> YOUR ASSIGNMENT: Among the records that follow, find the line with "NHTSA complaints: 3" and the line with "NHTSA complaints: 6". Set down those lines and all lines between them exactly, without adding anything.

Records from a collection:
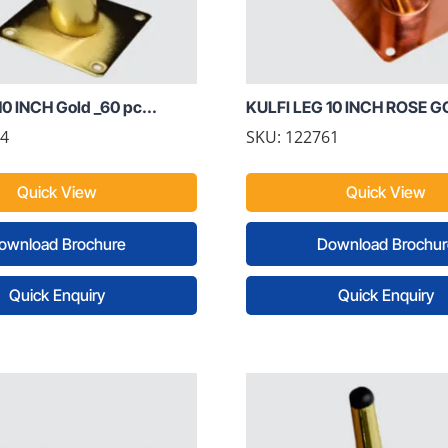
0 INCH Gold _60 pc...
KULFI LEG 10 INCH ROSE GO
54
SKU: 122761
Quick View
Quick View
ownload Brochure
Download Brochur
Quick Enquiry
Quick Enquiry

--

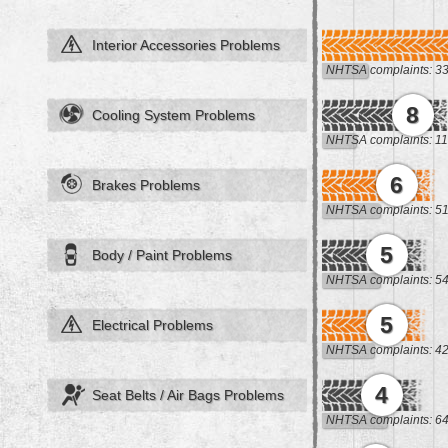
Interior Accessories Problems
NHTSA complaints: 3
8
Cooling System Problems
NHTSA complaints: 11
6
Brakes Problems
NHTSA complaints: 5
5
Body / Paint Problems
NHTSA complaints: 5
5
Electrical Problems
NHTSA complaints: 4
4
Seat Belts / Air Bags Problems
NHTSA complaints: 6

> FINAL ANSWER:
NHTSA complaints: 3
8
Cooling System Problems
NHTSA complaints: 11
6
Brakes Problems
NHTSA complaints: 5
5
Body / Paint Problems
NHTSA complaints: 5
5
Electrical Problems
NHTSA complaints: 4
4
Seat Belts / Air Bags Problems
NHTSA complaints: 6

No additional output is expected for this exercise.